Question: Is Ahmad's function to help the others speak and reveal certain things?

Ali Mosaffa: What's true about Ahamd is that he cares so much about these people, he can't help trying to help them sort out their problems. But this is not his natural tendency, he's not that involved in other people's lives and he doesn't feel he's able to help them solve their problems. He's involved only because of the affection he feels towards them. That is one of contradictions. If he cares so much about Marie's life, how could he leave her? That's his personality. He may be representative of a generation in Iran. Truthful people who care about others and wish they could help them. But the times don't encourage them in this way. They feel torn apart. Help the others, but to what extent? They try to preserve their own lives but they've been taught selflessness.


Question: Ahmad's expression is very soft…

Ali Mosaffa: I may speak slowly because it's in French. But in real life, even in Farsi, I do speak slowly and I'm a slow person. It's my way of being. But it's also a reaction. I feel the French speak very fast. I can't help behaving differently between actors who have something in common. So, the faster they speak, the slower I feel like speaking, even if I know my lines and I'm able to say them fast.
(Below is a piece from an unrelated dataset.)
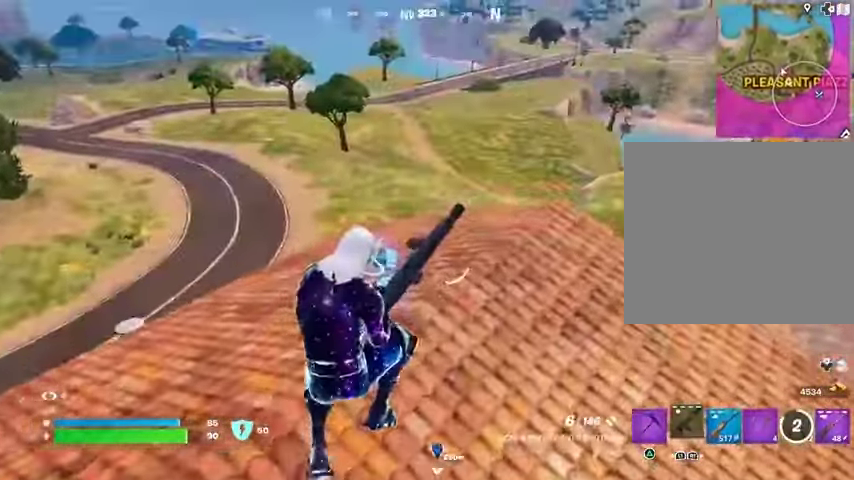
{"buttons": [], "left_stick": "up", "right_stick": "center", "events": [[333, "CROSS", "down"], [367, "CROSS", "up"]]}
Question: Is your character Asghar Farhadi's spokesperson? Does he for instance represent the gaze of an Iranian man on a French couple?

Ali Mosaffa: I don't think Asghar Farhadi wishes to have a spokesperson in the film. Based on what I know of his work and his approach, he would specifically avoid having anyone represent him, or making a film that would be a kind of a manifesto. Nevertheless, because this character is Iranian, he must have transferred more of himself on him than on the others.


Question: What was working with French actors like?

Ali Mosaffa: It was a very friendly atmosphere. I never felt like I was working with foreigners. I don't know if it's always the case, but with Bérénice, Tahar, Pauline, I really felt supported. Quite often, when I would make a mistake in French or say a wrong line and someone would come and correct me, Bérénice would try to minimize my mistake, saying I had a cute accent! I really felt they were looking after me as fellow actors. I really appreciated this professional solidarity that I felt in French cinema.


Question: Is a French shoot different from an Iranian shoot?

Ali Mosaffa: The principles are very similar. We must have borrowed a lot from French cinema. Although here, things are more formal, more substantial.


Question: Is The Past a French or an Iranian story?

Ali Mosaffa: I think the strength of this script is that it's neither French nor Iranian. It's a human story.